Bauminister Christian Bernreiter bei Richtfest: Flügel für den Wohnungsbau.
Freyung-Grafenau. Der bayerische Bauminister Christian Bernreiter ließ am Freitag am Pfarrersteig keinen Zweifel aufkommen: In München und in Berlin sind sich die jeweiligen Koalitionäre darüber einig, dass dem Wohnungsbau wieder Flügel wachsen sollen. Beim Richtfest für ein staatlich mehrfach gefördertes, ökologisches 11-Parteien-Haus sprach er über die Maßnahmen von Land und Bund, damit schnell mehr von solchem hochwertigen Wohnraum entstehen kann.
Sebastian Schlutz hat alles richtig gemacht: Der kirchlich engagierte Kommunalpolitiker hat in seiner Heimatstadt elf moderne Wohnungen aus dem regionalen Werkstoff Holz errichten lassen – und zwar mit einer extrem lokalen Wertschöpfung. Die Firma Holzbau Bayern sitzt im Landkreis Schwandorf und betreibt für die Marke Naturholzhaus ein Produktionswerk im Kreis Cham. Das Gebäude erfüllt die Voraussetzung für die einkommensorientierte Förderung (EOF). In deren Rahmen bezuschusst der Freistaat die Miete, sodass auch Menschen mit „normalem“ oder niedrigem Einkommen in den Genuss hochwertiger Wohnungen kommen können.
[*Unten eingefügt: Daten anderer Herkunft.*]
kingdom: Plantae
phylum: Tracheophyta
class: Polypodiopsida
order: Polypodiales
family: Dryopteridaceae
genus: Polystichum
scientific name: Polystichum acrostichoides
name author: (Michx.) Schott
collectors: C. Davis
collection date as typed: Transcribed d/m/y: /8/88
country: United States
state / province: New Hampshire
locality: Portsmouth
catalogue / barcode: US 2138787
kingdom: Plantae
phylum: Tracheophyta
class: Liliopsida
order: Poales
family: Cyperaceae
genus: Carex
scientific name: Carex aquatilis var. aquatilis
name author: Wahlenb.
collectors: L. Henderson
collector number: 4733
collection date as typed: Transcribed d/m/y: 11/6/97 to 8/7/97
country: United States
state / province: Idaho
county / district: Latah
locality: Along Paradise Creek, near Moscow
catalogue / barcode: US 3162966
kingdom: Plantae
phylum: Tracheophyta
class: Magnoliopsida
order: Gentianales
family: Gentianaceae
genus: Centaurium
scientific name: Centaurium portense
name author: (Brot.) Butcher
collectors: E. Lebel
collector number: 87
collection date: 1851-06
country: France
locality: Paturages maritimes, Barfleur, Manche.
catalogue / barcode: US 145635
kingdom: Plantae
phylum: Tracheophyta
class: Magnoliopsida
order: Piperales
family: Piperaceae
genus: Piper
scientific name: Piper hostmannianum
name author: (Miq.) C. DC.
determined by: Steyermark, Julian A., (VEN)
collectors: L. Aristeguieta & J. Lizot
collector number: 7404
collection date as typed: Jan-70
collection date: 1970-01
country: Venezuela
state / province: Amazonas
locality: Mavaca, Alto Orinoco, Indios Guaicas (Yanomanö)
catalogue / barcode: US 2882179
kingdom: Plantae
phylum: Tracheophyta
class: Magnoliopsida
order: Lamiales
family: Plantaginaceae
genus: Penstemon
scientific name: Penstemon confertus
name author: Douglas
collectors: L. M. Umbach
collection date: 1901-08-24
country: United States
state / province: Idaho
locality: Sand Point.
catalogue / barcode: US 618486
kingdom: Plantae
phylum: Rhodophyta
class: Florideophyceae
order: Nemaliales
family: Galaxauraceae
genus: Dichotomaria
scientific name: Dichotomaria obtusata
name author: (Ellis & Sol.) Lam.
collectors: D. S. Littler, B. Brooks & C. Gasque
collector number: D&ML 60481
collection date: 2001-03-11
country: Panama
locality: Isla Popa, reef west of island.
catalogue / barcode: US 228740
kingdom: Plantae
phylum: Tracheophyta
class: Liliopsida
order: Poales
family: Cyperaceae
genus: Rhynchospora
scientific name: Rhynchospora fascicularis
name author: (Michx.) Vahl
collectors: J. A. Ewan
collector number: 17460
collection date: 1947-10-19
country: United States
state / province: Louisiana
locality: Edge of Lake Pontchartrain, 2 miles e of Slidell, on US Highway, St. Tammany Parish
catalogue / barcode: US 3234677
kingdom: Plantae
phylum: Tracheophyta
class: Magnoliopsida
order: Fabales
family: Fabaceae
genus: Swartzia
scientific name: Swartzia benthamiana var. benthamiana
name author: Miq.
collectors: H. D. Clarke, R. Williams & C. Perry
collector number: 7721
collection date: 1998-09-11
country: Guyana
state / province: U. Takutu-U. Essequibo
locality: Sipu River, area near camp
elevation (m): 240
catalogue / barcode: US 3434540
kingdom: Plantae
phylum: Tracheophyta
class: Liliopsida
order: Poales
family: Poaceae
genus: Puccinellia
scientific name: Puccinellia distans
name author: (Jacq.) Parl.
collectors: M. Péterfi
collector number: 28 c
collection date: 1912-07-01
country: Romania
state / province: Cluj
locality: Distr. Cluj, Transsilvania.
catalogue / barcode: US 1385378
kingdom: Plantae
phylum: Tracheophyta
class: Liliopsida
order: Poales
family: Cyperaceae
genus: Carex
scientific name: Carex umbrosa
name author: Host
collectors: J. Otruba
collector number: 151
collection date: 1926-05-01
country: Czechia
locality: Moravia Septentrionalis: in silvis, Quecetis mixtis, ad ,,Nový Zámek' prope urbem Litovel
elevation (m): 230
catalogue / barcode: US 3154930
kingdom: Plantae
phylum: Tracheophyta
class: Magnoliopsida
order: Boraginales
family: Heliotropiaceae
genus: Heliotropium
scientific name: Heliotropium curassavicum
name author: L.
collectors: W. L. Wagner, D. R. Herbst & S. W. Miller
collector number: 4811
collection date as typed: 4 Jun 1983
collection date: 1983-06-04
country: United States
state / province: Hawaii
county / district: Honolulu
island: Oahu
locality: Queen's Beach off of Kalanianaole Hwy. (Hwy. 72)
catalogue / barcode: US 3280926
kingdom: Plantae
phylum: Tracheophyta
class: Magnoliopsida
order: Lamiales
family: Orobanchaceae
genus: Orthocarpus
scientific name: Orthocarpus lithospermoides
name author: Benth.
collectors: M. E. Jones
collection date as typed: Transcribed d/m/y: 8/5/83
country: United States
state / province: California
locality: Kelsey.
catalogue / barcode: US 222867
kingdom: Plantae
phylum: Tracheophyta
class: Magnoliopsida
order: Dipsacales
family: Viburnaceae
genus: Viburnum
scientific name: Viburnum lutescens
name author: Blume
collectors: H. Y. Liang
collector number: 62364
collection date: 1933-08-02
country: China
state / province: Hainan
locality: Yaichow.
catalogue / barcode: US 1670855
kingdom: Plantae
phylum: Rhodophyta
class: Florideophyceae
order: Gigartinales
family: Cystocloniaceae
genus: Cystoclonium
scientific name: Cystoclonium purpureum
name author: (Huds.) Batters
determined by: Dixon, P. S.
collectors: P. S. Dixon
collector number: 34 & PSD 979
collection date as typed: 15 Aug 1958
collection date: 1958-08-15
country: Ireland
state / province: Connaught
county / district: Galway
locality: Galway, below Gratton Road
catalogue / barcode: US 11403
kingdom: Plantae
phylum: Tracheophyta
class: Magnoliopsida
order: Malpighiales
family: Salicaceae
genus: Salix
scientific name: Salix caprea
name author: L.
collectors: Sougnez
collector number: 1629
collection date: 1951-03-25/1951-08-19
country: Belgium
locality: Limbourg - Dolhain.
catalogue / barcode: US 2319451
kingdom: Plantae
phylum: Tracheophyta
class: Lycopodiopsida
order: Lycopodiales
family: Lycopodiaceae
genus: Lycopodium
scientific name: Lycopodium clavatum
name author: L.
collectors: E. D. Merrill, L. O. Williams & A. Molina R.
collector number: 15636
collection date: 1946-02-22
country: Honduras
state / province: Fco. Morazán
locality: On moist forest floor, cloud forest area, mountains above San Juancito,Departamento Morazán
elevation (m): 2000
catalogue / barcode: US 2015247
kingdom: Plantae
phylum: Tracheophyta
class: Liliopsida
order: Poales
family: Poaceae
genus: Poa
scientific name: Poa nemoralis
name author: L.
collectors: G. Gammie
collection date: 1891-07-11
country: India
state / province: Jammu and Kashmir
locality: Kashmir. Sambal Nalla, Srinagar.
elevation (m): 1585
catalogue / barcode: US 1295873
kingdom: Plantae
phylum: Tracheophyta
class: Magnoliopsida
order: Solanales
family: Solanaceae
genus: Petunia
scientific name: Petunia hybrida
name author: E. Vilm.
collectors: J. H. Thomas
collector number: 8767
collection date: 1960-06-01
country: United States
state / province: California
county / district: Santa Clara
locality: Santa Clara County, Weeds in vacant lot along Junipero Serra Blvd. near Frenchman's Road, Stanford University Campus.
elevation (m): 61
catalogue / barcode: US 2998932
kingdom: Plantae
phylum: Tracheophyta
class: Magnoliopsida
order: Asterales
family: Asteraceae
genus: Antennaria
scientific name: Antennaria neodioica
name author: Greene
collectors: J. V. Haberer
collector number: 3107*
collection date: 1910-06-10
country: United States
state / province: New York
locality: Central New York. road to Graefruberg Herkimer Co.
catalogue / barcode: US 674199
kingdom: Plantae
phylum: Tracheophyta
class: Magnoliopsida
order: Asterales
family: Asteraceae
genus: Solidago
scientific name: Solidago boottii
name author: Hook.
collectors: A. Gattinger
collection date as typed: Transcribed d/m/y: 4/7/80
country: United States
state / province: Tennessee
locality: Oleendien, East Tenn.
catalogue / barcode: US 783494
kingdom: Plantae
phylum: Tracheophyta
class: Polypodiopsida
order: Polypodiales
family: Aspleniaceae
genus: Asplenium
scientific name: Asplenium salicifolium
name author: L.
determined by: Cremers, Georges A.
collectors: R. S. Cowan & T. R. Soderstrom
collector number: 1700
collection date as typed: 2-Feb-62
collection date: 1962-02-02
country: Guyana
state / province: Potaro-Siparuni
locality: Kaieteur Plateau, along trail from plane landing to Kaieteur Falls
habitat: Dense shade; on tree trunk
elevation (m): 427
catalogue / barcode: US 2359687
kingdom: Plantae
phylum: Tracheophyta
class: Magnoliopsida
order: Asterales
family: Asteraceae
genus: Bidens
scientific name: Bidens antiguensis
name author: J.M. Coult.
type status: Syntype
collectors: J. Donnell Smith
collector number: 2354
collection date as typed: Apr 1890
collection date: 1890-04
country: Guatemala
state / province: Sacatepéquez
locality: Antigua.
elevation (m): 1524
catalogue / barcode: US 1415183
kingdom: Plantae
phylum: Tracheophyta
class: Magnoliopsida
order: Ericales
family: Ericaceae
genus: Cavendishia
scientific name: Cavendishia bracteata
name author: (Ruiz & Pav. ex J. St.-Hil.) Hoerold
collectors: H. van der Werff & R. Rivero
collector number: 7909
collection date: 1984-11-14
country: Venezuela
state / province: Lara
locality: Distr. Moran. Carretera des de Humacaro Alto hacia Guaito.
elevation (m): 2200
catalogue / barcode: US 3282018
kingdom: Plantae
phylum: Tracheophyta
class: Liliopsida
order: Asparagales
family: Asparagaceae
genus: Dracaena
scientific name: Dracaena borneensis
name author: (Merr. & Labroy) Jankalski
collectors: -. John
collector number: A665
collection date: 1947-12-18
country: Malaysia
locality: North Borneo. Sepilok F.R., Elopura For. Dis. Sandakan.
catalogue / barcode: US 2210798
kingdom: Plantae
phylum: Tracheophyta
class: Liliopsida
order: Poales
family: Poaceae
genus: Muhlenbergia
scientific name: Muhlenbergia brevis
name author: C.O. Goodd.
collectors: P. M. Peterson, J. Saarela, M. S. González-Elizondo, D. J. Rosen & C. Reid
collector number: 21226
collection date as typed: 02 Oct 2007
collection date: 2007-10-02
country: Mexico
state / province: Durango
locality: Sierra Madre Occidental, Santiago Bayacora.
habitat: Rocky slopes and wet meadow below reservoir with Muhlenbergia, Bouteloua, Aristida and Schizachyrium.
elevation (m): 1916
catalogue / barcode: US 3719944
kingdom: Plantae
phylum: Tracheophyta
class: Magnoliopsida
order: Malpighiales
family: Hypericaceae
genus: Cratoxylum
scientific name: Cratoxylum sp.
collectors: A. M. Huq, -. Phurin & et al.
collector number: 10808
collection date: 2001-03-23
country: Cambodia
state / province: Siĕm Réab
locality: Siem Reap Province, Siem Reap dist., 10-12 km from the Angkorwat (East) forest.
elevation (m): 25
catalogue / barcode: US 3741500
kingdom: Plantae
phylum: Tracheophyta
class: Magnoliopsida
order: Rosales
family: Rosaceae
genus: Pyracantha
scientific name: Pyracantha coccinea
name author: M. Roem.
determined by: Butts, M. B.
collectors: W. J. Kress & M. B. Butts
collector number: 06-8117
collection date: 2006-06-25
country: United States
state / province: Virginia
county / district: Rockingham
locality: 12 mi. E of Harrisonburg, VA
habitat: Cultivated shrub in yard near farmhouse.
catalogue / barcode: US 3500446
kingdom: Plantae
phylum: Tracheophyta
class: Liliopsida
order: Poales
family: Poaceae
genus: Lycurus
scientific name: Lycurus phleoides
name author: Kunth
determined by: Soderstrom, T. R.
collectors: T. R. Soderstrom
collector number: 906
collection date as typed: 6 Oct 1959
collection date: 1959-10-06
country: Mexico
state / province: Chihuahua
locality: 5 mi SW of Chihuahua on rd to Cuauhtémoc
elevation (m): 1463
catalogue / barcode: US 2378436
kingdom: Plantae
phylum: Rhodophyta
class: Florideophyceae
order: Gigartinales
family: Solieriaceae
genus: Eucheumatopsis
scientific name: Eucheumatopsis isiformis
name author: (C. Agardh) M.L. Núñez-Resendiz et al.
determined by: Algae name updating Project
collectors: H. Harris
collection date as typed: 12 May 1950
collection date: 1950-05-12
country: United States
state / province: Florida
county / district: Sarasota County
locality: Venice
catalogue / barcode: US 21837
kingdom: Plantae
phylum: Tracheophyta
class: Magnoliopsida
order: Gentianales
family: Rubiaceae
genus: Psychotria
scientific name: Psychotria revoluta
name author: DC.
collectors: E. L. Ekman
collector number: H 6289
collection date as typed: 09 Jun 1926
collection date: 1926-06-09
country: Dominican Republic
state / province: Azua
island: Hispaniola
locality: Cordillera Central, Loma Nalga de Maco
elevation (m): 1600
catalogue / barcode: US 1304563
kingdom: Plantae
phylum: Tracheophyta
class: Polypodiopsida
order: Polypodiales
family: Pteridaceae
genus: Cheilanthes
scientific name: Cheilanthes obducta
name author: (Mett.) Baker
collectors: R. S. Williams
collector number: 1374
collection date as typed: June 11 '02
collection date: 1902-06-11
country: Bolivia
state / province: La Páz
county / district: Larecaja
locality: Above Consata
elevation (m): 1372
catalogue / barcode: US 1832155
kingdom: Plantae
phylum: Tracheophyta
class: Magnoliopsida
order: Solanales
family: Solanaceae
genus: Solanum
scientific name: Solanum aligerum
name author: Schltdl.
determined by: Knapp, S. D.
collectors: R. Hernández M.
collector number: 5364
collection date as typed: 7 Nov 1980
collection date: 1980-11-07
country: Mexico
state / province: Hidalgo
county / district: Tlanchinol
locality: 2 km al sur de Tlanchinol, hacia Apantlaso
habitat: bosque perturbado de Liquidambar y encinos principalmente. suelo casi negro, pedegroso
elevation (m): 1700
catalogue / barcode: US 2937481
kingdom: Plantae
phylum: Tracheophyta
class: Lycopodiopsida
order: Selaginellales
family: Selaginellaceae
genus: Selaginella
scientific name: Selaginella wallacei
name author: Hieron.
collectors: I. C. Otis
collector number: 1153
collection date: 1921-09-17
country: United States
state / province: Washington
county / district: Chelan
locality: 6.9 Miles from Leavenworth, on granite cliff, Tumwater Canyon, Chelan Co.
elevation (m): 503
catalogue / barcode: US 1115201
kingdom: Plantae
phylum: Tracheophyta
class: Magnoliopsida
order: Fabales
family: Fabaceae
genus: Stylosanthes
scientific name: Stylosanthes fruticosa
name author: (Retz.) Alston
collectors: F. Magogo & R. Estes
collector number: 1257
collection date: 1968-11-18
Die Holzständer-Bauweise und energetische Ausstattung bieten aber noch viel mehr. Zusammen mit der Auswahl rein ökologischer Baustoffe und der Barrierefreiheit erfüllt das Haus die Kriterien für ein Qualitätssiegel nachhaltiges Gebäude (QNG) – der Schlüssel für den Bauherrn zu attraktiven Förderkrediten der KfW (150.000 Euro pro Wohneinheit, aktuell ab 1,13 % Zins) und zur Kopplung von linearer Sonderabschreibung mit degressiver Abschreibung. Darüber hinaus steckt noch bayerische Holzbauförderung pro Tonne gebundenem CO2 mit unterm Dach.
Das hohe Maß an Vorproduktion im Werk ermöglichte einen straffen Zeitplan: Nur neun Wochen nach dem Spatenstich ragte nun bereits der Richtbaum gen Himmel.
Es soll auch andernorts schnell gehen. Bernreiter kündigte dafür zusätzliche Anreize an. Schon Mitte Dezember sollen Bauherren, die bereits über eine Baugenehmigung verfügen, zusätzliche Sondermittel beantragen können – „nach dem Windhundverfahren“. Künftig wird der Freistaat dafür wohl Geld aus dem Sondervermögen des Bundes zur Verfügung stellen.
Der Bauminister sprach auch etliche Vereinfachungen an: Sei es beim Bauturbo, der schneller und unkomplizierter zu Baugenehmigungen führe, oder bei der Absenkung des Stellplatz-Schlüssels.
Bürgermeister Olaf Heinrich dankte dem Bauherrn für die gelungene Nachverdichtung und den Anschluss an ein Hackschnitzel-Heizwerk. Barbara Fuchs, Inhaberin von Holzbau Bayern, betonte, dass sich die Philosophie ihres traditionsreichen Familienbetriebs voll und ganz in dem Projekt wiederfindet: bedarfsorientiert, regional, wirtschaftlich, ökologisch, energieeffizient und vor allem: aus Holz.
Nach dem kirchlichen Segen durch Stadtpfarrer Magnus König rundete der feierliche Richtspruch die Zeremonie angemessen ab: Sebastian Schlutz stieg selbst zu Bauleiter Max Pleintinger aufs Gerüst, um im Schatten des Richtbaums die Verbindung aus traditionellem Werkstoff und modernem Wohnkomfort zu würdigen.